PARIS: Around 25 years ago, the last R5 rolled off the production line at Renault. Decades after its heyday, this hatchback supermini is poised to return as an electric - if Renault's latest concept is anything to go by.
The Renault 5 Prototype unveiled in January is an all-electric car clearly inspired by the classic cosy design of the R5, a widely successful runabout built from 1972 to 1996, before disappearing from city streets in the 21st century.
With its chunky sides, the concept also brings back memories of the R5 Turbo sports car, which Renault even sent to compete in some races.
The study might be inspired by the past, but according to the manufacturer, that's where history ends. The new Renault 5 is resolutely oriented towards the future and the company says it exemplifies a new direction of the brand.
Renault isn't yet giving any details on a possible series production, but it would come as no surprise. After all, the original model is celebrating its 50th anniversary in 2022 - which would at least be a fitting time for a reboot.
The French firm has pledged to launch seven new EVs worldwide by 2025. Industry observers noted that when the electric R arrives, it could replace the highly successful Zoe EV as Renault's main compact electric hatch.
Full technical details are sketchy but visually the electric R is close to the last, sportier versions of the R5 which was built as a petrol-engined runabout from 1972 to 1996. R5 production topped 5.5 million over a 14-year period, making it France's most popular car.
"The design of the Renault 5 Prototype is based on the R5, a cult model of our heritage. This prototype simply embodies modernity, a vehicle relevant to its time: urban, electric, attractive," Renault Design director Gilles Vidal said.
Going by this and the model's history, we can expect any series version to be tailored towards city dwellers not looking to break the bank or make regular, long road trips.
The two-door R5s of yore was known for being small on the outside and big on the inside, stylish and yet cheap to buy - and above all cheap to repair.
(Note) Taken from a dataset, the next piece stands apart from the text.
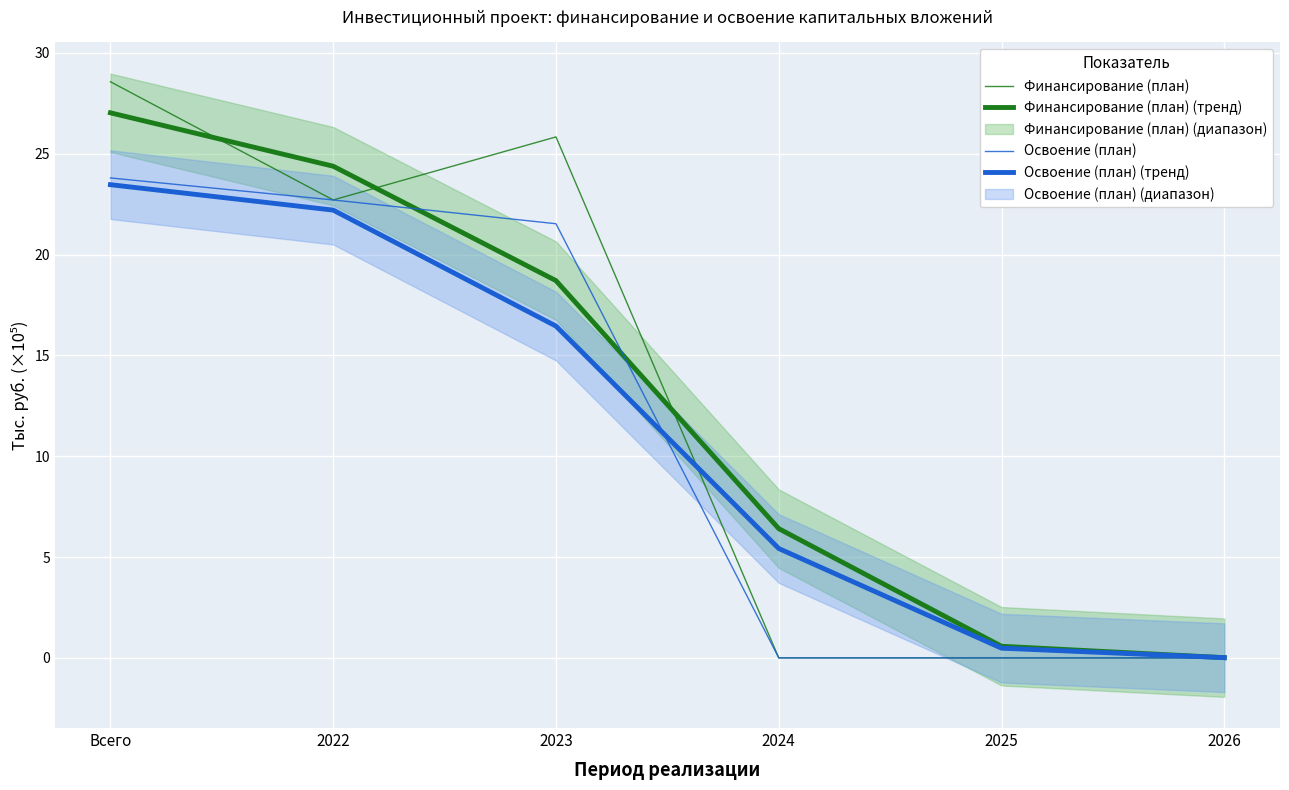

Which series has the largest total across all categories?

Финансирование (план) (тренд)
One of the most successful cars in France in its heyday, it ushered in a new era of small cars. Even today, the R5 is roomier than most modern small cars, and drivers were spoiled with up to 900 litres of luggage space with the rear seats folded down.
The original had a spare wheel built in under the bonnet, but we don't imagine this old tradition will be kept on. The 33 kW/45 hp engine was known to struggle with the weight of this 900-kilo car. Here's hoping those ratios change.
The future R5's top speed may not improve radically on the predecessor's 135kph maximum, if we can assume an affordable battery-powered runabout designed for city driving.
But even if the hinted-at electric comeback is to remain cheap, we would hope that Renault can improve on the original's sprint time: 21.4 seconds from 0 to 100kph.